WHAT IS NEEDED:
All lines of the records below that contain the word "linecap" must be listed.

PROVIDED DATA:
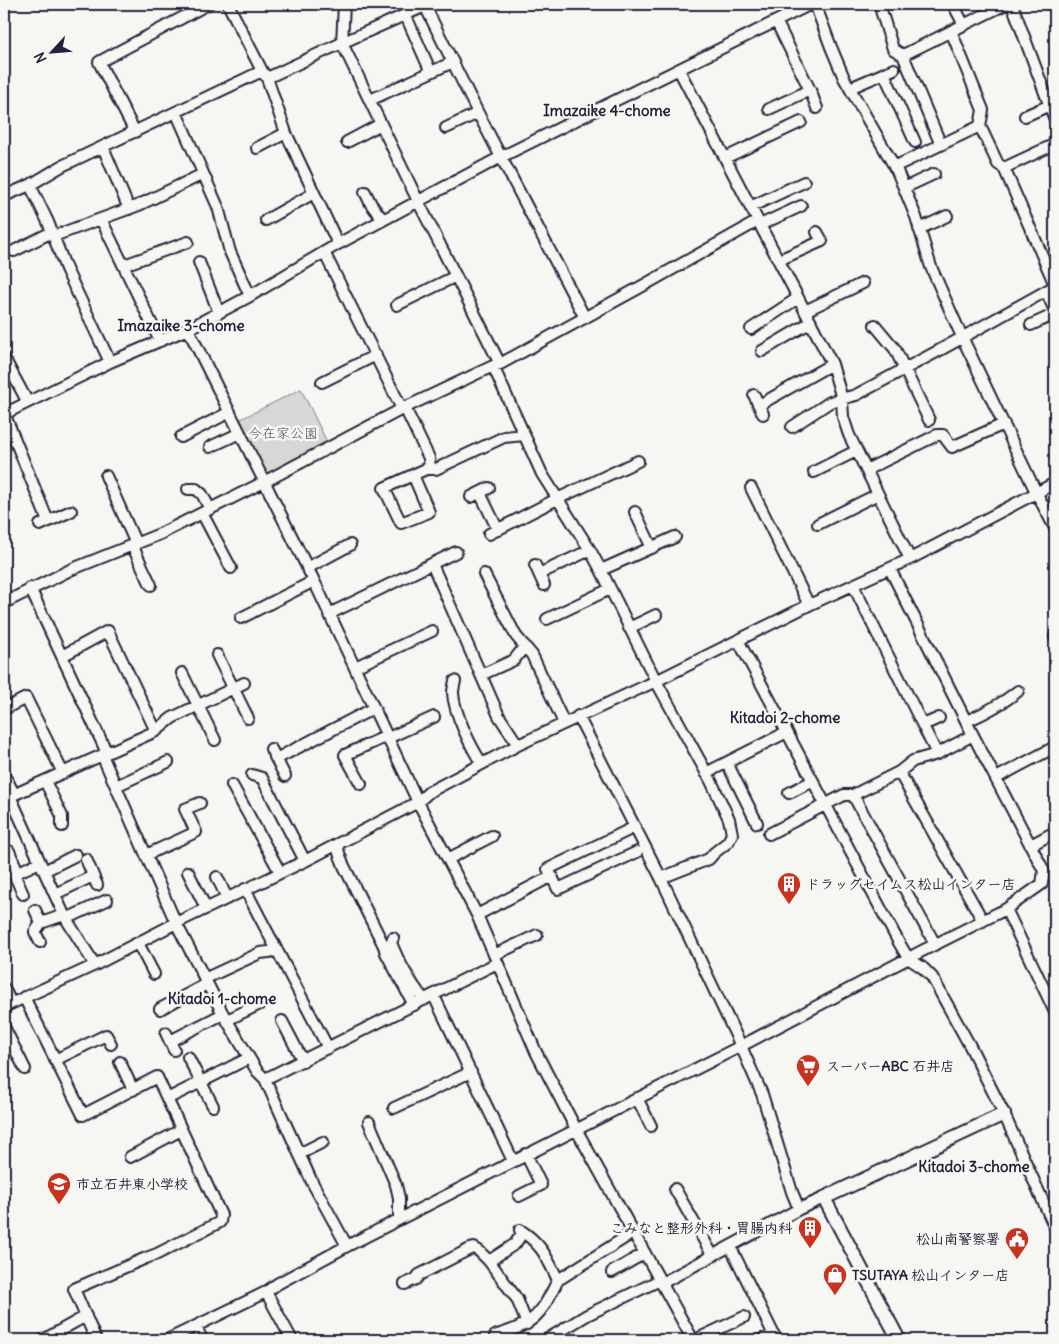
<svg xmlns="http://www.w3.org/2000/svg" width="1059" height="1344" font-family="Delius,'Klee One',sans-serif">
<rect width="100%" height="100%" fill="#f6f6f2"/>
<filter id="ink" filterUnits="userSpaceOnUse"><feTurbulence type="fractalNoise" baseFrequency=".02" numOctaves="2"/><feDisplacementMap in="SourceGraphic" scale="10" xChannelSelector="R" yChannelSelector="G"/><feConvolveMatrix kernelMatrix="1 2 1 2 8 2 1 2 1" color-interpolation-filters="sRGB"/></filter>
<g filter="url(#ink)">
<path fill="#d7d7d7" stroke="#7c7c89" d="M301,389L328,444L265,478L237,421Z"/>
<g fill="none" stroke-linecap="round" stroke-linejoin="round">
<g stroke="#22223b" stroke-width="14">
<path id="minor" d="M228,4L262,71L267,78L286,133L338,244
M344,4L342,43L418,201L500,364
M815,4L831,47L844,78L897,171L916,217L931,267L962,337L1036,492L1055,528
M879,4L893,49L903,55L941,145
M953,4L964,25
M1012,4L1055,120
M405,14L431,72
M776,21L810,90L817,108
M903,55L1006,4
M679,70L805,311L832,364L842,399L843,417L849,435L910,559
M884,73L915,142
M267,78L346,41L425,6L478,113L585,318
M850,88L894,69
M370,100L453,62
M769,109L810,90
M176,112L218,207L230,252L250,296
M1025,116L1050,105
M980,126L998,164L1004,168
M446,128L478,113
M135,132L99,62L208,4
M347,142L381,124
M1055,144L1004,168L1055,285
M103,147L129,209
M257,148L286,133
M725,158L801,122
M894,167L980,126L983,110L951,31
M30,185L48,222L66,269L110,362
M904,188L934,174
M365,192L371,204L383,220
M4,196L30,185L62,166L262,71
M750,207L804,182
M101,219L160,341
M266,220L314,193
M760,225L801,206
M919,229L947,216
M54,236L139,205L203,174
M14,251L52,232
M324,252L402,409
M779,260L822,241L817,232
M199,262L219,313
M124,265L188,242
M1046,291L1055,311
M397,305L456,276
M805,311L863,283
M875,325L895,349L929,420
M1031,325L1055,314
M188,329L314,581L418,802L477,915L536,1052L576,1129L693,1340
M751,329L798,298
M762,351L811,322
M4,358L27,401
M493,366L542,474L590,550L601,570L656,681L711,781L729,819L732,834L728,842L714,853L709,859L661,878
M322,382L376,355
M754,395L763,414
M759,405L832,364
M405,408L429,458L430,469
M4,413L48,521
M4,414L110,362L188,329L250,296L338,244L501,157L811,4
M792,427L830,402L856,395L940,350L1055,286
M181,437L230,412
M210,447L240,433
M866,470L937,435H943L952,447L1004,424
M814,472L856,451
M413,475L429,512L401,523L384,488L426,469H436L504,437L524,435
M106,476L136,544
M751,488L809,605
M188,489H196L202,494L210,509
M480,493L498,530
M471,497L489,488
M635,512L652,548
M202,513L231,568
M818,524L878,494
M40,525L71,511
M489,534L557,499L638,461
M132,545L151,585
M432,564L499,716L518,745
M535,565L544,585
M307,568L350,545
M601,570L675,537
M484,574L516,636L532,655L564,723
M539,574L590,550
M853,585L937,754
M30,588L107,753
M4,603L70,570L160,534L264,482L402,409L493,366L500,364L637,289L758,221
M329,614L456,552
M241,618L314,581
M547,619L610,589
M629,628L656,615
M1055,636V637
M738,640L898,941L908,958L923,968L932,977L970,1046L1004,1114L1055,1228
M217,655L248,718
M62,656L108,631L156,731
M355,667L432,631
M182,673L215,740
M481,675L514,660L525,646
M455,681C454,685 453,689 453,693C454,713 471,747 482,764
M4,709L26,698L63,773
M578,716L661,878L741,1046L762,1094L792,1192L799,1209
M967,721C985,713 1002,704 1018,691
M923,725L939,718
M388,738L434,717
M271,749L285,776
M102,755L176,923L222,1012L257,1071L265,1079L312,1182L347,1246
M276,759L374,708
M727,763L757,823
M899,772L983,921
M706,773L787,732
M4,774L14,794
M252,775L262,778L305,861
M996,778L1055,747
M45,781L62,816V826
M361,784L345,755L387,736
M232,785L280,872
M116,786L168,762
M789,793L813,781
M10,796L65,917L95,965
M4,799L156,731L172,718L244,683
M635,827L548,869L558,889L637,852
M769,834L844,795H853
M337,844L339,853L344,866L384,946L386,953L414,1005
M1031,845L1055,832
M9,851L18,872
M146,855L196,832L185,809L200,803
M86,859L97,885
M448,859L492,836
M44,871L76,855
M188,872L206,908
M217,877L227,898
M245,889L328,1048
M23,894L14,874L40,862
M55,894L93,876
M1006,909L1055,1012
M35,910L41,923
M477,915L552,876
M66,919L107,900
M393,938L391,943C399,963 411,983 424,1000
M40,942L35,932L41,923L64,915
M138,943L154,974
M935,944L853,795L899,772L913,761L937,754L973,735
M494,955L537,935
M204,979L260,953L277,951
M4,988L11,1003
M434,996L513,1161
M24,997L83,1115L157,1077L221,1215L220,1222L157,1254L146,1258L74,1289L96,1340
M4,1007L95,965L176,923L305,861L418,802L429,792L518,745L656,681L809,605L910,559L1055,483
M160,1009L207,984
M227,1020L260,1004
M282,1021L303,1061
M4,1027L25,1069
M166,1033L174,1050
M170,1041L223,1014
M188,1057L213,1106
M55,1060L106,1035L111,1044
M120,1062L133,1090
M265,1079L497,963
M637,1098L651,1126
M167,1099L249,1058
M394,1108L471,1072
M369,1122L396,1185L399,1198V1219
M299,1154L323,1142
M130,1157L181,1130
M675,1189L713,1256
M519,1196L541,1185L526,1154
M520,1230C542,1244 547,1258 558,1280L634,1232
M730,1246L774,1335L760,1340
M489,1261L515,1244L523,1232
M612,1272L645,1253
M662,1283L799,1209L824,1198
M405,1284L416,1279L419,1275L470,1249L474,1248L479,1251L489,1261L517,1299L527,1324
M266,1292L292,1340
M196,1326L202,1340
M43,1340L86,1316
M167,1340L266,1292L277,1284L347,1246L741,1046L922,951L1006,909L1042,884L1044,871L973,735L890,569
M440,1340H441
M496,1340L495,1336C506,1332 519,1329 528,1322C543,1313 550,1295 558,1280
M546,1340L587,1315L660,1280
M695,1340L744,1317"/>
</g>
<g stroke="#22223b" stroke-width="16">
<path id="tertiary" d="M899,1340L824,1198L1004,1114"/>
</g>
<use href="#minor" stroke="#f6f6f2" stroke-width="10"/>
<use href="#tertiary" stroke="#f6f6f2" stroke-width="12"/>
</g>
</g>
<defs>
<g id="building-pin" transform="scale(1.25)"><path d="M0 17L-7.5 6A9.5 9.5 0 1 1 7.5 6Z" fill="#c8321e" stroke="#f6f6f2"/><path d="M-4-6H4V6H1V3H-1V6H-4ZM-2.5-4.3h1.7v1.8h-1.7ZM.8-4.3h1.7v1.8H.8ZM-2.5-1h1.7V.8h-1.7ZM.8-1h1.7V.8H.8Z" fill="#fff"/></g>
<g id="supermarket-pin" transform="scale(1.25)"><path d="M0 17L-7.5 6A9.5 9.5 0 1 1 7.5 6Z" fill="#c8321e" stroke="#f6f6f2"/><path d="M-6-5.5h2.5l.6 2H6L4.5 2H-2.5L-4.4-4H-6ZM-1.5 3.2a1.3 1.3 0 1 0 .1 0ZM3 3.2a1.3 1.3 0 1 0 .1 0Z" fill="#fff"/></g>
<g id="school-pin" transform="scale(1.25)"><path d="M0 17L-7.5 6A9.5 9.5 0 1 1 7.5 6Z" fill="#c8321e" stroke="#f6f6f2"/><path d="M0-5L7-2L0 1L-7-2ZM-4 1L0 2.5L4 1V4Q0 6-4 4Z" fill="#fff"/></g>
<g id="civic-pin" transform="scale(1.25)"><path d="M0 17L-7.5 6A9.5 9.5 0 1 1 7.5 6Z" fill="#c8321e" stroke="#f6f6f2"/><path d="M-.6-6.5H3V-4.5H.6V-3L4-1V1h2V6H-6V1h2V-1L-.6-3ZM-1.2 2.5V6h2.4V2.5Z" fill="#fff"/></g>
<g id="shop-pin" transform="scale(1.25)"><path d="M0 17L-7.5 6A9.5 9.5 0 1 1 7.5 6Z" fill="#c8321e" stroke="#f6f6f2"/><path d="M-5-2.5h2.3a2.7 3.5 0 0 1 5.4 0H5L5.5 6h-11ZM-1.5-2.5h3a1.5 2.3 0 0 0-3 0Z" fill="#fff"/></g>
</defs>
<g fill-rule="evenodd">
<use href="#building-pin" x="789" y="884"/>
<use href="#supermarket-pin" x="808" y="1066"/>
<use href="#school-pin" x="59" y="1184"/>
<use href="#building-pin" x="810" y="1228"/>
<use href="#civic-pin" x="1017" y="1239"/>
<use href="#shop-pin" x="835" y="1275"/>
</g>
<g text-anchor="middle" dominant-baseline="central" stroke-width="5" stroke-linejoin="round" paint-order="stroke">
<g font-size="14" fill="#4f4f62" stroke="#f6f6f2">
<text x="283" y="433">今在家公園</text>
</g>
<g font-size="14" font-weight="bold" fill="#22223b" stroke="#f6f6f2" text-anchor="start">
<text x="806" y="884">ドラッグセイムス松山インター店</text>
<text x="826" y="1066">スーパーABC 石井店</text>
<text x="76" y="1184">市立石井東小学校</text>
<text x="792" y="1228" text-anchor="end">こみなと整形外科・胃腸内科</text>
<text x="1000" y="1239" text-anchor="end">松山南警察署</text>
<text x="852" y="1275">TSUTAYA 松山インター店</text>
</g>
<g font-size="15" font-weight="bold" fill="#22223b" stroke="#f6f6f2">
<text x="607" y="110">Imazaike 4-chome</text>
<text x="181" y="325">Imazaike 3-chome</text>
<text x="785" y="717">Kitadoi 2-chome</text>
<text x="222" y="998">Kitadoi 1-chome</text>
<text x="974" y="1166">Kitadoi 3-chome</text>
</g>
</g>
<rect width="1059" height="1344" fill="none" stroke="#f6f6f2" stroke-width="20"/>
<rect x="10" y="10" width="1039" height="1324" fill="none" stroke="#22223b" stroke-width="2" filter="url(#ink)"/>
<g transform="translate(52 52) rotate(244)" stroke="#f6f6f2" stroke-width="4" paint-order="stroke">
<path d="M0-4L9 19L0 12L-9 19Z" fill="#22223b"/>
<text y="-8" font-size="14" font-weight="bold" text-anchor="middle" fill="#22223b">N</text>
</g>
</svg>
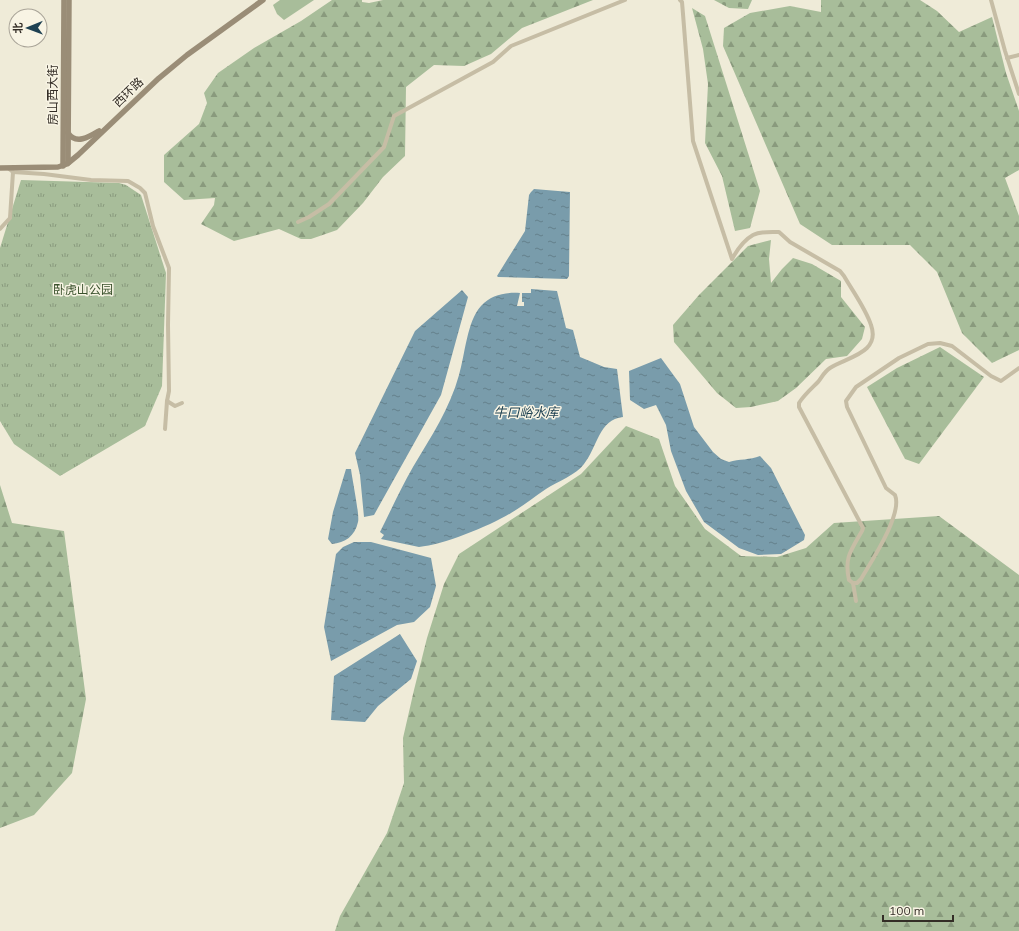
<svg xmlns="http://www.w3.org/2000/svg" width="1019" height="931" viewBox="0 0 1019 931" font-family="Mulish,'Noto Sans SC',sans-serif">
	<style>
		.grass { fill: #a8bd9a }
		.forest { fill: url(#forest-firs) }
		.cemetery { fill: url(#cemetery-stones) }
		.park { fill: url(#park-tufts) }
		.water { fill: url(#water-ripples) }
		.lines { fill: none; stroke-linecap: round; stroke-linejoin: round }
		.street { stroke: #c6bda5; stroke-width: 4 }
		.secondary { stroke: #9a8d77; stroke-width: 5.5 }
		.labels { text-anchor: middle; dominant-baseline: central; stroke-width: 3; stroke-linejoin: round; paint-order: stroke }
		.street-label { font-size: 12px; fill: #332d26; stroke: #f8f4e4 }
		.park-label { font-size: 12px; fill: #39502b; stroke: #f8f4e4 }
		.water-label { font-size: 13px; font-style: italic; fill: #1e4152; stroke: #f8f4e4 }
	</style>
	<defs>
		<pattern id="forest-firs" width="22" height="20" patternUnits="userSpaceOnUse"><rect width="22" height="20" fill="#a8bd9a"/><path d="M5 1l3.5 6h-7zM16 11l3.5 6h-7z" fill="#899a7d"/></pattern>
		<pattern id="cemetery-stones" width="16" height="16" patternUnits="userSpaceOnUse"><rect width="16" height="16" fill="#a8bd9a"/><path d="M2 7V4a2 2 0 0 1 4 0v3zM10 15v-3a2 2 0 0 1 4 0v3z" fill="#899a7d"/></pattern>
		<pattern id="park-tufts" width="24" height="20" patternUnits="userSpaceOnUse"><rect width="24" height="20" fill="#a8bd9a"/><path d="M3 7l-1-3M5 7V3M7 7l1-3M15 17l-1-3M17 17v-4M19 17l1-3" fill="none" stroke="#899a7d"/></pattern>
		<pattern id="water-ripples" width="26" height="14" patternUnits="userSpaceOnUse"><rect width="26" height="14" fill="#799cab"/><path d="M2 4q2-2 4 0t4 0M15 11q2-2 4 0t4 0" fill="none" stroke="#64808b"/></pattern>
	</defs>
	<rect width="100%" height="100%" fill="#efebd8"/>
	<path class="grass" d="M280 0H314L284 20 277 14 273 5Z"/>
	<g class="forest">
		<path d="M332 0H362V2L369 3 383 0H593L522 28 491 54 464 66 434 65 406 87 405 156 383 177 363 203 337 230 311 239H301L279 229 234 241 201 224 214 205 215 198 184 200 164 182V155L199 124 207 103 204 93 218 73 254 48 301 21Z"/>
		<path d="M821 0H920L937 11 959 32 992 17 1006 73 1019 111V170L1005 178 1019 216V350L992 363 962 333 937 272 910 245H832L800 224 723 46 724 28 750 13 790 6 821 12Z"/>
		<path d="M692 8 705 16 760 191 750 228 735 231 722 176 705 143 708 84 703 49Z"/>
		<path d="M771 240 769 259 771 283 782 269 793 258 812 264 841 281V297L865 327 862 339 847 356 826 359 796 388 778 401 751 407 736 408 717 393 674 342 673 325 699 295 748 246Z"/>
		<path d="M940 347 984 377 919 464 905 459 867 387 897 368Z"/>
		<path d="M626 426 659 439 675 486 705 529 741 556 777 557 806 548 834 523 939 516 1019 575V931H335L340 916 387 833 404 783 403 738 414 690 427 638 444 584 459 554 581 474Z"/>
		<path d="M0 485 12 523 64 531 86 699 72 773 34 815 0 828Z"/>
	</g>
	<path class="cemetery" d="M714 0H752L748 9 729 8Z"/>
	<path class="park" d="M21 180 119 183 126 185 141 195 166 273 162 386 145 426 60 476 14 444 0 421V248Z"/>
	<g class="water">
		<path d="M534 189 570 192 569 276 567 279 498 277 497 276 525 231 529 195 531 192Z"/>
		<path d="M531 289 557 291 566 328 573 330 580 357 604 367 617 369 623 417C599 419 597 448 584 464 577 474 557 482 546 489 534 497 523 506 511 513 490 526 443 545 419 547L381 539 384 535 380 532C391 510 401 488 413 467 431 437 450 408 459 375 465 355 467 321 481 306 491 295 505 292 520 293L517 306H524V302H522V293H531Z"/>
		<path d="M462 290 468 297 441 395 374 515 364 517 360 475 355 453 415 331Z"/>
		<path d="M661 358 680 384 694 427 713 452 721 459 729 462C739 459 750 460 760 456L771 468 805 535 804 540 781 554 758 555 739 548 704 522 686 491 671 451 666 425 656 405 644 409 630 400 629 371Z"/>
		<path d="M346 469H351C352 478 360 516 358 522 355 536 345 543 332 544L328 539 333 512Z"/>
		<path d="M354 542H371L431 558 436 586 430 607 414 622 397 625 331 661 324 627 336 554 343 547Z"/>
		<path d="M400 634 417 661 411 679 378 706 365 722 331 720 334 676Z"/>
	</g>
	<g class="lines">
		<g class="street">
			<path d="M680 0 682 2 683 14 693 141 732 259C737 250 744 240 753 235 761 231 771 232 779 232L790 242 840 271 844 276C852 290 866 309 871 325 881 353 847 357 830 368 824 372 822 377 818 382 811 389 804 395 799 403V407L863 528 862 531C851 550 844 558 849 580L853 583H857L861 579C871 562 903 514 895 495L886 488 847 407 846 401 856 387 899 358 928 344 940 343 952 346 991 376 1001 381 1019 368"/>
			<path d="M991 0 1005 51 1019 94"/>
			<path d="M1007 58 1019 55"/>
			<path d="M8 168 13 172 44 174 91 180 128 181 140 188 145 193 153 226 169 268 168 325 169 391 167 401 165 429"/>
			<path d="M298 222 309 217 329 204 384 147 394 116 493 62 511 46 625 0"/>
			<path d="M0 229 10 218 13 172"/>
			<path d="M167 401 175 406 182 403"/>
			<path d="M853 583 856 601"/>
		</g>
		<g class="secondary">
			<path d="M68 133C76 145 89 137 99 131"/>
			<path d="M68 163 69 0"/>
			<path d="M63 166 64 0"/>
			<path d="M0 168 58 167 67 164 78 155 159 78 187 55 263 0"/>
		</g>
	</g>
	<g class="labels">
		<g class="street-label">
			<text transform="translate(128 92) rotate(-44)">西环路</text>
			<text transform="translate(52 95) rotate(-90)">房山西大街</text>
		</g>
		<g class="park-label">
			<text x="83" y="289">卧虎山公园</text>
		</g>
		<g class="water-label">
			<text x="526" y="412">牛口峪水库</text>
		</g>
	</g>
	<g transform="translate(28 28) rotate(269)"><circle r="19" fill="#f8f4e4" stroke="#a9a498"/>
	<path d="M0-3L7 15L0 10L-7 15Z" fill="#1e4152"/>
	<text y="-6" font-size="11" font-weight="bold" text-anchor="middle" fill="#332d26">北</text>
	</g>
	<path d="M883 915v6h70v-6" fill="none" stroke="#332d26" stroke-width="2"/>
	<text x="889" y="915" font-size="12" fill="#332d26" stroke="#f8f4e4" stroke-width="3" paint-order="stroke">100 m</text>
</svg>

EXPECTED OUTPUT:
<g fill="none" stroke-linecap="round" stroke-linejoin="round">
		.lines { fill: none; stroke-linecap: round; stroke-linejoin: round }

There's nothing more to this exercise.